In fact, long-standing hypotheses about dinosaur behavior are being proved wrong and new hypotheses about dinosaur behavior are taking their place. For example, there’s one dinosaur that we know had a high dome-shaped skull composed of thick bone. Since the 1950s, we thought that with such a thick skull that males probably butted heads just like big-horn sheep do today, probably when competing for mates. But just a couple of years ago, some university researchers in the United States took a close look at the histological findings in several of these skulls to look for evidence of head butting like healed cracks or stress fractures. But the analysis clearly showed that there was no sign of that kind of stress to the
bones. Instead, what they found was small structures that look like they may have actually anchored a crest to the skull.
A crest, maybe like a rooster comb?
So now paleontologists are wondering what the crest might have
been used for. Display? Recognition? But certainly not for head butting.
Now, another long-standing hypothesis was that the really big dinosaurs took decades to reach full size. After all, they hatched some fairly small eggs and they had a lot of growing to do so it’s a fairly logical assumption that it took a long time to reach their giant sizes. Then researchers did a histological examination of Apatosaurus’ bones. Apatosaurus was a species of sauropod, a giant plant-eating dinosaur. It had a long neck and a long tail and its full size was about 25 meters long and weighed about 25 tons. Now, the idea that the Apatosaurus grew slowly was based on many observations including its enormous size and the fact that large modern reptiles grow slowly.

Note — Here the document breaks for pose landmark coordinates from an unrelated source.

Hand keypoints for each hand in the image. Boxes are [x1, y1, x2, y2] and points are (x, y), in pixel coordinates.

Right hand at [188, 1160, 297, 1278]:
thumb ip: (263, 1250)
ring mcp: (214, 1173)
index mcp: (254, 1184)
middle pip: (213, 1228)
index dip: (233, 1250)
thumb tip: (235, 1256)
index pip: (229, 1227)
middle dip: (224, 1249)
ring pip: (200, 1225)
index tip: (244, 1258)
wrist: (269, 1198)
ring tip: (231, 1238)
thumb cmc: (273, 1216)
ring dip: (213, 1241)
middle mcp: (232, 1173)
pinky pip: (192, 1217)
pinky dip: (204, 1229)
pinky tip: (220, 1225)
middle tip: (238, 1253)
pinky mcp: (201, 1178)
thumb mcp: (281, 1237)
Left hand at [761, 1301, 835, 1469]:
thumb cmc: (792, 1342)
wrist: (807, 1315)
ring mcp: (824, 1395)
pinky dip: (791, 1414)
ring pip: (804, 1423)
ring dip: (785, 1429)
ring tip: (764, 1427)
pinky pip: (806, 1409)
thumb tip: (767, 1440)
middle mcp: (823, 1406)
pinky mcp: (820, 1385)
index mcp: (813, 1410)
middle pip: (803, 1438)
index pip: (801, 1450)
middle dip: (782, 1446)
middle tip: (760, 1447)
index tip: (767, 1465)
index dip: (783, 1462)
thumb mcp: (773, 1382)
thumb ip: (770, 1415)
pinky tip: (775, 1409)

For example, Apatosaurus has a relatively small mouth and simple feet and the plants that lived at that time were not particularly nutritious. Altogether, it’s not a recipe for fast growth. However, under a microscope, it’s clear that dinosaur bones have growth rings and by counting them like tree rings, paleontologists can infer how many years of bones have grown. And when comparing the growth rings from several specimens of the same species of dinosaur, paleontologists can figure out growth rate for that species. Well surprisingly, that giant Apatosaurus reached its full size in just eight to eleven years. Just eight to eleven years! Can you imagine
growing three meters a year? And the only way information like this can
be worked out is through histology, you know?

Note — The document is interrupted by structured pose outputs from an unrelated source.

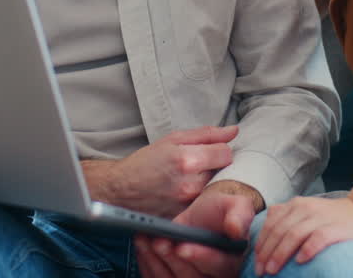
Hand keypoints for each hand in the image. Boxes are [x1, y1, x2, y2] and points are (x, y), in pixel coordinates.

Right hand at [87, 125, 237, 217]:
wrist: (118, 191)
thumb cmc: (144, 162)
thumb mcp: (172, 140)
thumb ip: (206, 135)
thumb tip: (233, 131)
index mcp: (187, 160)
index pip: (226, 153)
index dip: (219, 151)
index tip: (210, 153)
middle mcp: (190, 185)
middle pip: (224, 174)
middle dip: (216, 169)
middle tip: (201, 168)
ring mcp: (187, 206)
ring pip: (216, 191)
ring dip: (210, 185)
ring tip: (192, 182)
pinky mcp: (184, 220)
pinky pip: (204, 207)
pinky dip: (201, 201)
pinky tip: (187, 196)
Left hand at [135, 187, 255, 277]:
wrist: (203, 217)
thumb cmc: (220, 212)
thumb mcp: (235, 205)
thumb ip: (240, 214)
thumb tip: (236, 230)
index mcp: (231, 262)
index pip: (218, 266)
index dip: (200, 257)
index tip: (182, 247)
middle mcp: (212, 277)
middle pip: (191, 277)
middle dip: (172, 259)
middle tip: (159, 241)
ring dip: (155, 261)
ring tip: (145, 239)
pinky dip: (147, 264)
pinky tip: (141, 246)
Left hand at [253, 196, 352, 274]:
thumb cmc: (330, 219)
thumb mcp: (305, 213)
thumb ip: (285, 217)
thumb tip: (263, 233)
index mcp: (295, 205)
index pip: (271, 224)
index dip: (261, 244)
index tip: (255, 262)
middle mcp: (305, 208)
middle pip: (279, 231)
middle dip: (267, 253)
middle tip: (261, 271)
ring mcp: (321, 217)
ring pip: (294, 234)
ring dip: (280, 254)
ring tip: (273, 270)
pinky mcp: (336, 228)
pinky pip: (318, 238)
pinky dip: (307, 249)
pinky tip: (300, 261)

And if that isn’t enough, histology has recently revealed another surprise. In Germany, the bones of several small sauropods were found in a quarry. Some sauropods grew to be very large. The discovery of small sauropod bones usually means you have found juveniles, young ones. But the histological evidence showed that the bones were from a species of dwarf sauropods that only grew to six meters long and matured in just three years. The new hypothesis is that these dinosaurs evolved to be small because they lived on an island with limited resources.